(SELECTED PASSAGE)
Identification of an allergen related to Phl p 4, a major timothy grass pollen allergen, in pollens, vegetables, and fruits by immunogold electron microscopy.

Group 4 grass pollen allergens represent 60 kDa glycoproteins recognized by 70% of patients sensitive to these pollens. An antiserum against purified Phl p 4 from timothy grass pollen was used to investigate various pollens, fruits, and vegetables for Phl p 4-related allergens by immunogold electron microscopy. In timothy grass, mugwort, and birch pollens, allergens were located in the wall, and in timothy grass and birch pollens additionally in the cytoplasm. In peanut, apple, celery root, and carrot root, only cytoplasmic areas were labeled. Group 4-related allergens thus occur in pollens of unrelated plants and in plant food and may therefore contribute to crossreactivities in patients allergic to various pollens and plant food.

Molecular characterization of recombinant T1, a non-allergenic periwinkle (Catharanthus roseus) protein, with sequence similarity to the Bet v 1 plant allergen family.

More than 25% of the population suffer from Type I allergy, an IgE-mediated hypersensitivity disease. Allergens with homology to the major birch ( Betula verrucosa ) pollen allergen, Bet v 1, belong to the most potent elicitors of IgE-mediated allergies. T1, a cytokinin-inducible cytoplasmic periwinkle ( Catharanthus roseus ) protein, with significant sequence similarity to members of the Bet v 1 plant allergen family, was expressed in Escherichia coli. Recombinant T1 (rT1) did not react with IgE antibodies from allergic patients, and failed to induce basophil histamine release and immediate-type skin reactions in Bet v 1-allergic patients. Antibodies raised against purified rT1 could be used for in situ localization of natural T1 by immunogold electron microscopy, but did not cross-react with most of the Bet v 1-related allergens. CD analysis showed significant differences regarding secondary structure and thermal denaturation behaviour between rT1 and recombinant Bet v 1, suggesting that these structural differences are responsible for the different allergenicity of the proteins. T1 represents a non-allergenic member of the Bet v 1 family that may be used to study structural requirements of allergenicity and to engineer hypo-allergenic plants by replacing Bet v 1-related allergens for primary prevention of allergy.

Molecular characterization of polygalacturonases as grass pollen-specific marker allergens: expulsion from pollen via submicronic respirable particles.
(End SELECTED PASSAGE)
(SUPPLIED ENTRIES)
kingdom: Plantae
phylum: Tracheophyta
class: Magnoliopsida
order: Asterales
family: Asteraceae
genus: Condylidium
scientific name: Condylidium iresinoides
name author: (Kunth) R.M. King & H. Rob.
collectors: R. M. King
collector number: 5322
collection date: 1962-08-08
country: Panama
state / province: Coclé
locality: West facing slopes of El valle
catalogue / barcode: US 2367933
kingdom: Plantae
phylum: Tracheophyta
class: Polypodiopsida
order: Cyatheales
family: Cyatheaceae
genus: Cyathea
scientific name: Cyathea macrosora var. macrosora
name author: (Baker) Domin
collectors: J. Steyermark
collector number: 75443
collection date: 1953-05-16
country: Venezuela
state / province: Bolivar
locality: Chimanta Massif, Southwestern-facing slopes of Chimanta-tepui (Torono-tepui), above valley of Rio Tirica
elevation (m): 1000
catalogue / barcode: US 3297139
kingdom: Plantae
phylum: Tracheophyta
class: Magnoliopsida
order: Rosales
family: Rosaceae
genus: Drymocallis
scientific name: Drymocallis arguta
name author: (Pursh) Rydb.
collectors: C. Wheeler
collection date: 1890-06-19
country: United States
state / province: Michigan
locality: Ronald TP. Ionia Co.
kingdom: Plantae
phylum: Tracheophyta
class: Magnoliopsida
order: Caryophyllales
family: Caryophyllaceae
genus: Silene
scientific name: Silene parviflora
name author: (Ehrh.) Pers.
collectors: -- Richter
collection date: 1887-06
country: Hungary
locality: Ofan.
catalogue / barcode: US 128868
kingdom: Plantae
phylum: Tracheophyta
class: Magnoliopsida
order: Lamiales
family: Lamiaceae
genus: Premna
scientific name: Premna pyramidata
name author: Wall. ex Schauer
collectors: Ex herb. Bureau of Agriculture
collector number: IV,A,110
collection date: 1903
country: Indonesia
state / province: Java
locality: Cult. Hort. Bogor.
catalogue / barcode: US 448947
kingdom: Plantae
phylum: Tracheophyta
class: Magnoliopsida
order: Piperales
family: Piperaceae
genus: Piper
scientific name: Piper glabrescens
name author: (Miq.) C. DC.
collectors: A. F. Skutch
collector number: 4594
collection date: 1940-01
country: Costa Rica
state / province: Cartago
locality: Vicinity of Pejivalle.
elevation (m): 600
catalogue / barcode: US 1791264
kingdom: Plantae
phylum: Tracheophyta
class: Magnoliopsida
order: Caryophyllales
(End SUPPLIED ENTRIES)
**REQUIRED ACTIONS**.
1 - In the allergen abstracts, what share of patients sensitive to grass pollens recognize group 4 grass pollen allergens?
2 - Carry on the allergen abstracts from the point where they stop.

**ANSWERS TO EACH TASK**.
1 - 70% of them.

2 -
Grass pollen belong to the most important allergen sources involved in the elicitation of allergic asthma. We have isolated cDNAs coding for Bermuda grass (Cynodon dactylon) and timothy grass (Phleum pratense) pollen allergens, belonging to a family of pectin-degrading enzymes (i.e., polygalacturonases). The corresponding allergens, termed Cyn d 13 and Phl p 13, represent glycoproteins of approximately 42 kDa and isoelectric points of 7.5. rPhl p 13 was expressed in Escherichia coli and purified to homogeneity. Immunogold electron microscopy using rabbit anti-rPhl p 13 Abs demonstrated that in dry pollen group 13, allergens represent primarily intracellular proteins, whereas exposure of pollen to rainwater caused a massive release of cytoplasmic material containing submicronic particles of respirable size, which were coated with group 13 allergens. The latter may explain respiratory sensitization to group 13 allergens and represents a possible pathomechanism in the induction of asthma attacks after heavy rainfalls. rPhl p 13 was recognized by 36% of grass pollen allergic patients, showed IgE binding capacity comparable to natural Phl p 13, and induced specific and dose-dependent basophil histamine release. Epitope mapping studies localized major IgE epitopes to the C terminus of the molecule outside the highly conserved functional polygalacturonase domains. The latter result explains why rPhl p 13 contains grass pollen-specific IgE epitopes and may be used to diagnose genuine sensitization to grass pollen. Our finding that rabbit anti-rPhl p 13 Abs blocked patients' IgE binding to the allergen suggests that rPhl p 13 may be used for immunotherapy of sensitized patients.